--- Material for this exercise ---
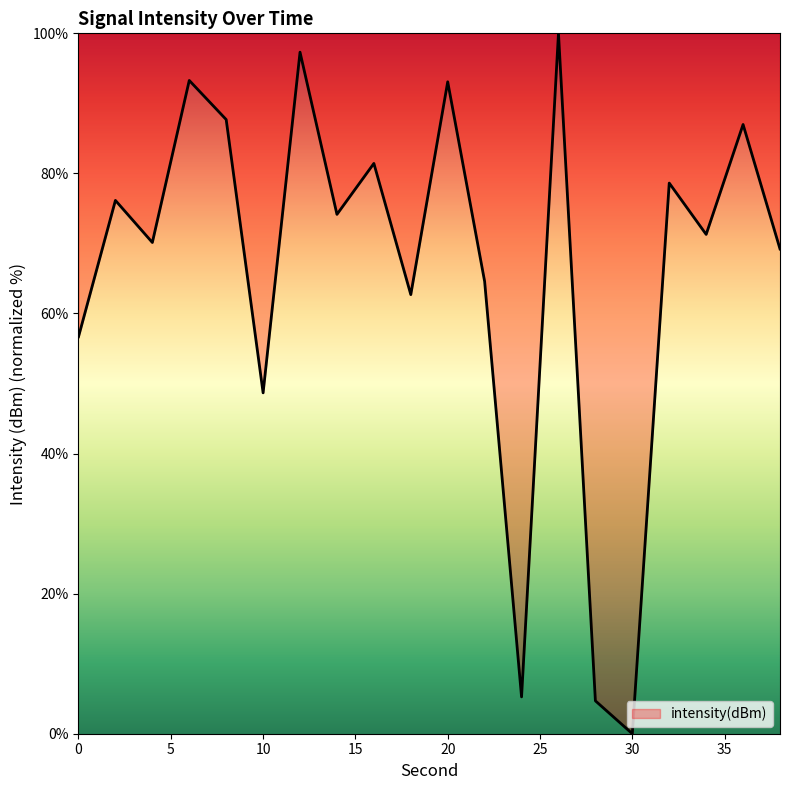

What is the greatest value displayed?

100.0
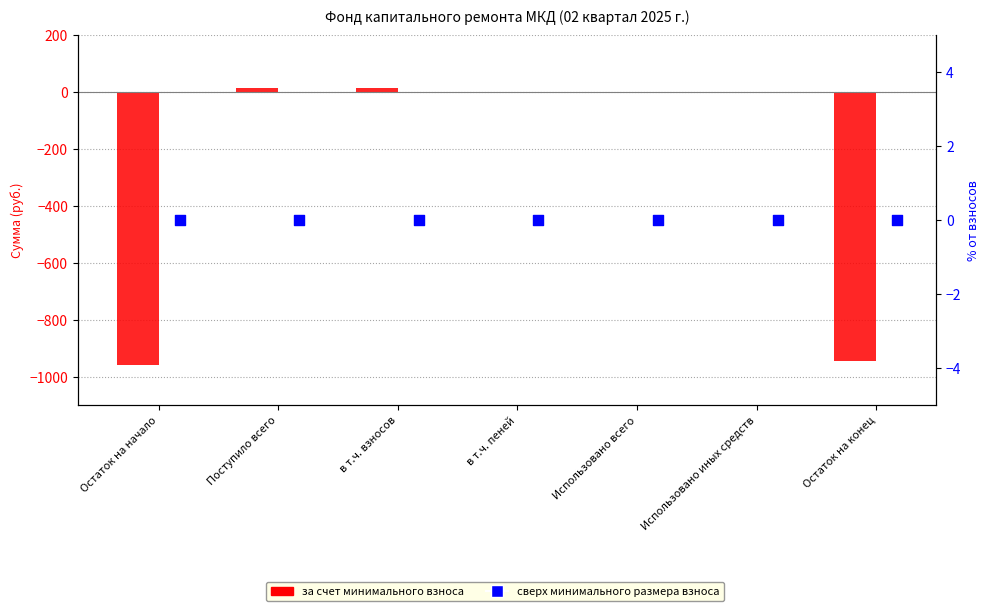

Which series reaches the minimum Y coordinate?

за счет минимального взноса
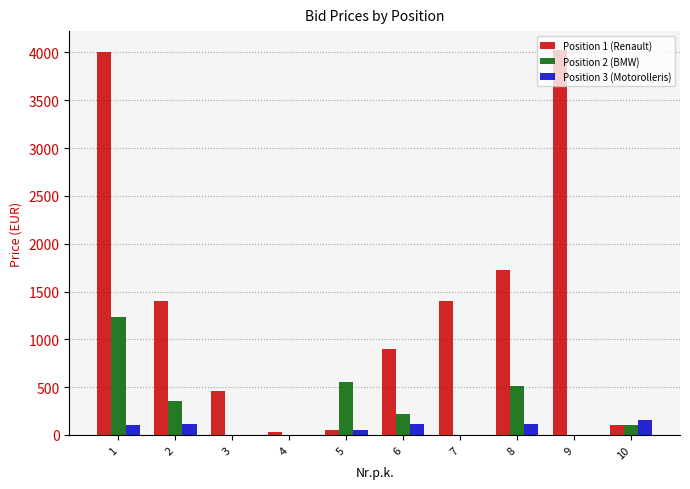

Is the value of Position 2 (BMW) at 6 greater than the value of Position 1 (Renault) at 9?

No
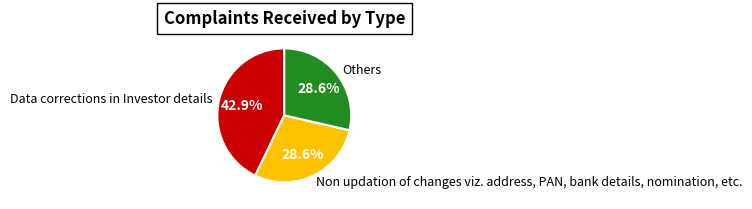

How many segments does this pie chart have?

3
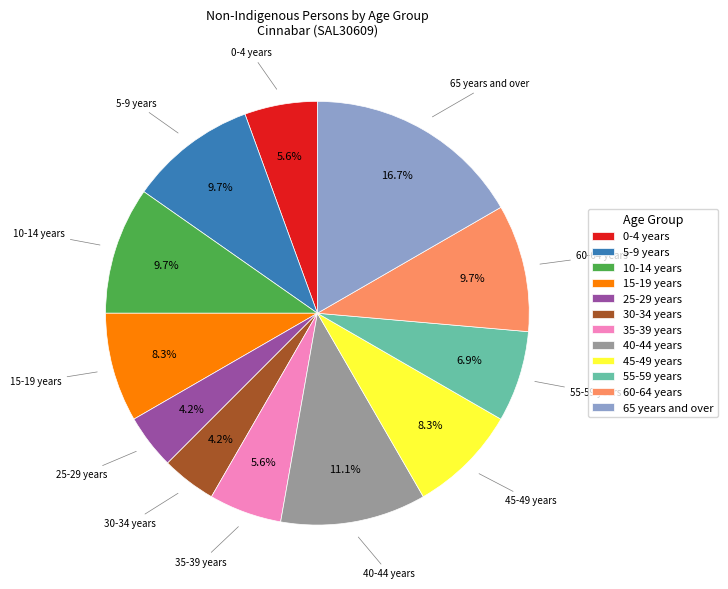

How many segments does this pie chart have?

12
---
Rewrite the dataset items above, changing every "segments" to "slices" and keeping everything else the same. Leave the pictures out of your answer.

- [Solution for this task]
What is the greatest value displayed?

100.0

Which series reaches the minimum Y coordinate?

за счет минимального взноса

Is the value of Position 2 (BMW) at 6 greater than the value of Position 1 (Renault) at 9?

No

How many slices does this pie chart have?

3

How many slices does this pie chart have?

12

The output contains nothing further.